Transcribe exactly the lines below that begin at the line with "cx_px: 1933" and stop after the line with "f_number: 3.1", leaving out every picture.

START Provided data

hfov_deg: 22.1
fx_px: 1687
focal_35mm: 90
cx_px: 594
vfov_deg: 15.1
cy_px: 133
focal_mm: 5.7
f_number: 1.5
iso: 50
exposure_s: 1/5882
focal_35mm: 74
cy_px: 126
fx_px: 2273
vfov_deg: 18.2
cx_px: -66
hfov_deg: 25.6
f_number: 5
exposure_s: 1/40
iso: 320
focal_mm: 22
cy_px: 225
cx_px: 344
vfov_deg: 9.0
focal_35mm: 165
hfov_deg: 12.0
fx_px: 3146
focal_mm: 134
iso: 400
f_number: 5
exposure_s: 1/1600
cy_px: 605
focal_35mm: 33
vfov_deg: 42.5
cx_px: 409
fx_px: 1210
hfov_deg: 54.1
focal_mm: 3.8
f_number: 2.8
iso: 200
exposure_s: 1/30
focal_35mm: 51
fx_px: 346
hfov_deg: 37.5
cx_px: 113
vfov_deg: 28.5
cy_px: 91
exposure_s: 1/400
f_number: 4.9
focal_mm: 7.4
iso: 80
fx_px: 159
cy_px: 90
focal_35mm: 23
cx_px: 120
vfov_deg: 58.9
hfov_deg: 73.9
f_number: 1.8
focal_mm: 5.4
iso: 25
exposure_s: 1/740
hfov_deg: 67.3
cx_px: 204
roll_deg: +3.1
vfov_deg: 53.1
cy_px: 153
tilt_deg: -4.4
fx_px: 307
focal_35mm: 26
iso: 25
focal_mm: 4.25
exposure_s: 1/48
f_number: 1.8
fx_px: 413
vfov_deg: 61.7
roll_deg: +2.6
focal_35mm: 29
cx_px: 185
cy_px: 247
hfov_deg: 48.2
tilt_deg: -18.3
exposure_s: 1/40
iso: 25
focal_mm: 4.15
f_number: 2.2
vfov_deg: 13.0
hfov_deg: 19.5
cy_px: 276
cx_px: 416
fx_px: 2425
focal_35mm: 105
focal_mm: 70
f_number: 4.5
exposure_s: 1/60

END Provided data
START Provided data

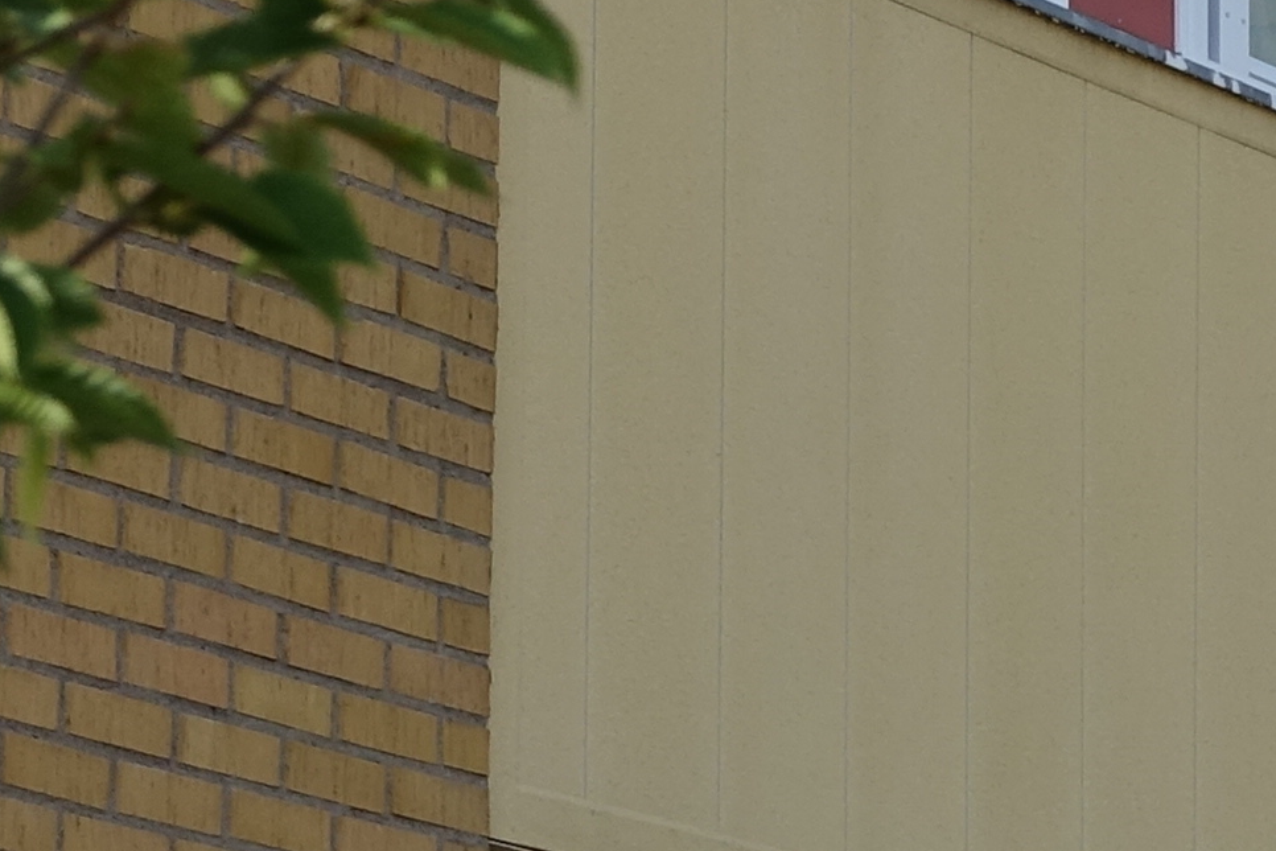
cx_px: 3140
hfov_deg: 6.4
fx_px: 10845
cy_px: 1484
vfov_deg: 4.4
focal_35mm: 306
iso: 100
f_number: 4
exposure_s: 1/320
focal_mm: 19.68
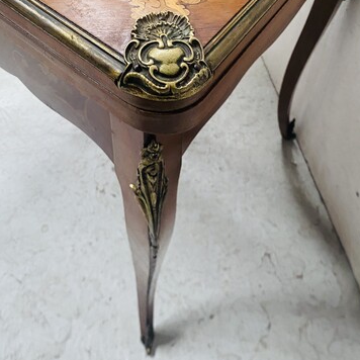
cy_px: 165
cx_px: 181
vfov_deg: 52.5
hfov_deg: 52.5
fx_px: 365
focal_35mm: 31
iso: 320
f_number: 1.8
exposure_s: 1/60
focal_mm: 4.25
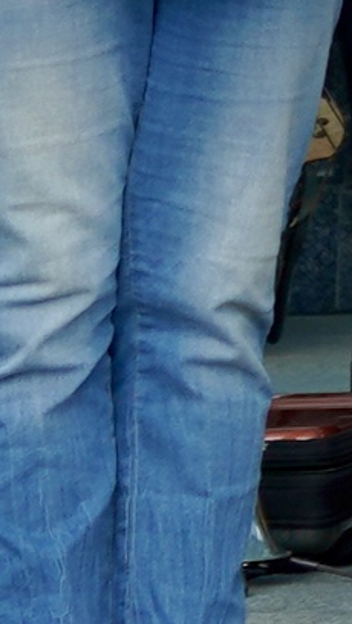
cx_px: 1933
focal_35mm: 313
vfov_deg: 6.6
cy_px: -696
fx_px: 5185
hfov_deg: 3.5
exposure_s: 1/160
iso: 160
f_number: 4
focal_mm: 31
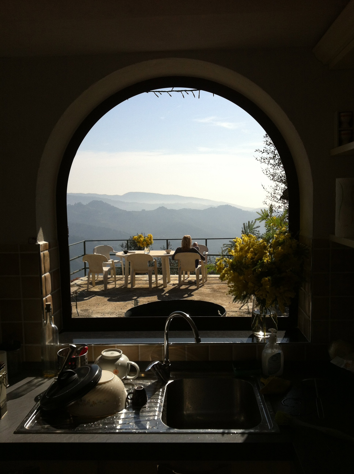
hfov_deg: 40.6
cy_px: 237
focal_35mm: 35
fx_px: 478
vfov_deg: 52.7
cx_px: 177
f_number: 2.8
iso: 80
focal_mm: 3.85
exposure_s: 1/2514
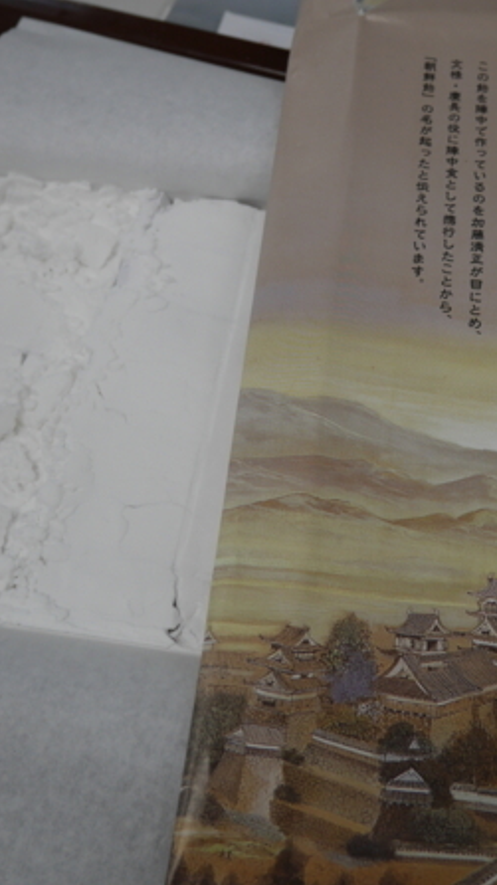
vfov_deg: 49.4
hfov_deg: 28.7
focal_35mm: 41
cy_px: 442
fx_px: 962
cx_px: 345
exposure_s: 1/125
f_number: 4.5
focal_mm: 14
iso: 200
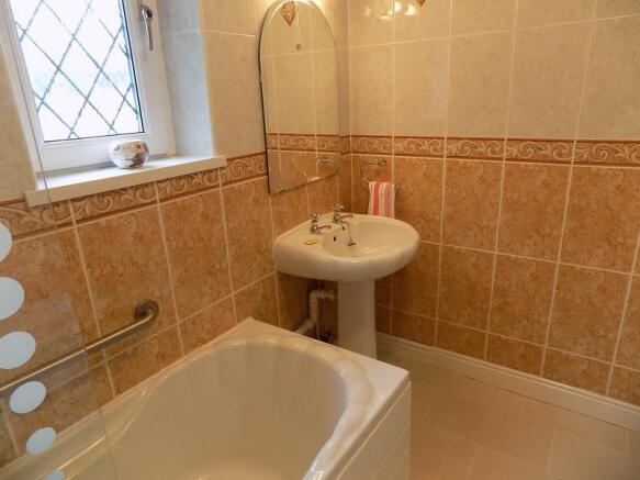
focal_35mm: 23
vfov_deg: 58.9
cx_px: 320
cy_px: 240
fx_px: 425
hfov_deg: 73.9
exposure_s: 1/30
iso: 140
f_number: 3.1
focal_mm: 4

END Provided data

▶ Result of the exercise
cx_px: 1933
focal_35mm: 313
vfov_deg: 6.6
cy_px: -696
fx_px: 5185
hfov_deg: 3.5
exposure_s: 1/160
iso: 160
f_number: 4
focal_mm: 31
hfov_deg: 40.6
cy_px: 237
focal_35mm: 35
fx_px: 478
vfov_deg: 52.7
cx_px: 177
f_number: 2.8
iso: 80
focal_mm: 3.85
exposure_s: 1/2514
vfov_deg: 49.4
hfov_deg: 28.7
focal_35mm: 41
cy_px: 442
fx_px: 962
cx_px: 345
exposure_s: 1/125
f_number: 4.5
focal_mm: 14
iso: 200
focal_35mm: 23
vfov_deg: 58.9
cx_px: 320
cy_px: 240
fx_px: 425
hfov_deg: 73.9
exposure_s: 1/30
iso: 140
f_number: 3.1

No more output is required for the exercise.